Masisi, who has a solid record and is popular with business and farmers, thanked Batswana for voting for his party.
“I’m humbled & honored that you again entrusted the BDP. As the President of Botswana for the next 5 years, I’m blessed & privileged to serve you & promise that I’ll continue to do so with integrity, compassion, humility & honesty,” he said on Twitter.
The BDP has ruled Botswana since independence from Britain in 1966 and the country has enjoyed stability and prosperity based on its diamond resources.
But Wednesday’s election posed its first genuine challenge in its five decades in power after former president and political heavyweight Ian Khama fell out with Masisi, his hand-picked successor, and backed the opposition Umbrella for Democratic Change (UDC).
However, UDC leader Duma Boko failed to put an end to BDP rule. By Friday morning, BDP had secured 38 of the national assembly’s 57 seats.
“After the previous regime almost killed this party and we performed poorly in 2014, this result is a strong vote of confidence in Masisi and his intentions to transform people’s lives,” said Kagiso Mmutle, a BDP supporter outside a counting center in Gaborone.
The UDC, secured 15 seats while the Botswana Patriotic Front won three and the Alliance for Progressive only one, according to the state broadcaster. In the 2014 election, the BDP had 37 seats.
The Southern African Development Community observers declared the election free and fair on Friday.
“Our manifesto was the best among all the parties with measurable targets. I am really disappointed by the results but I think our association with former president Khama caused us problems,” said Phemelo Boikanyo, a dejected UDC supporter who was still wearing his Vote Boko t-shirt at a mall in Gaborone.
The BDP will now have to move swiftly to transform the economy. Since independence, the economy has grown at 8% a year to become one of Africa’s most successful but it is now at risk of coming unstuck because of over-reliance on diamonds.
GDP growth is projected to slow to 4.3% in 2019, from 4.5% last year, and the economy remains vulnerable to swings in diamond prices and output
The main concerns for the people are unemployment at about 20% and stark inequalities despite equitable state spending on health and education.

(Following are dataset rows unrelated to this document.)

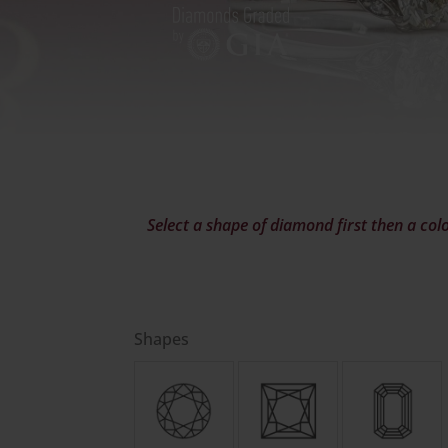
Select a shape of diamond first then a colo
Shapes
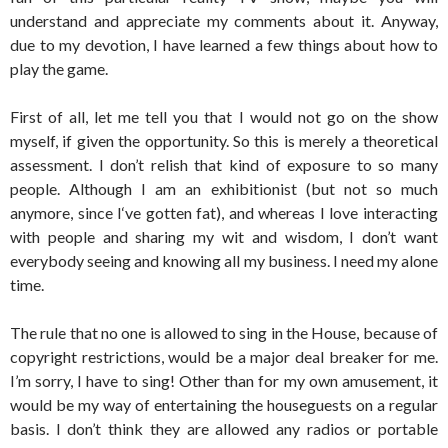
understand and appreciate my comments about it. Anyway,
due to my devotion, I have learned a few things about how to
play the game.
First of all, let me tell you that I would not go on the show
myself, if given the opportunity. So this is merely a theoretical
assessment. I don’t relish that kind of exposure to so many
people. Although I am an exhibitionist (but not so much
anymore, since I‘ve gotten fat), and whereas I love interacting
with people and sharing my wit and wisdom, I don’t want
everybody seeing and knowing all my business. I need my alone
time.
The rule that no one is allowed to sing in the House, because of
copyright restrictions, would be a major deal breaker for me.
I’m sorry, I have to sing! Other than for my own amusement, it
would be my way of entertaining the houseguests on a regular
basis. I don’t think they are allowed any radios or portable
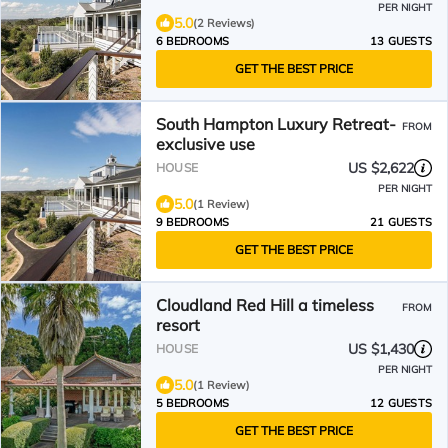
PER NIGHT
5.0
(2 Reviews)
6 BEDROOMS
13 GUESTS
GET THE BEST PRICE
South Hampton Luxury Retreat-
FROM
exclusive use
US $2,622
HOUSE
PER NIGHT
5.0
(1 Review)
9 BEDROOMS
21 GUESTS
GET THE BEST PRICE
Cloudland Red Hill a timeless
FROM
resort
US $1,430
HOUSE
PER NIGHT
5.0
(1 Review)
5 BEDROOMS
12 GUESTS
GET THE BEST PRICE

To tackle either, Masisi will need to do more to diversify the economy.
During a pre-election debate, Masisi said his party wanted to create more sustainable jobs, improve the quality of education to prepare youths for employment, and to provide better healthcare.
He has also promised to tackle corruption, such as making the declaration of assets obligatory for public sector officials.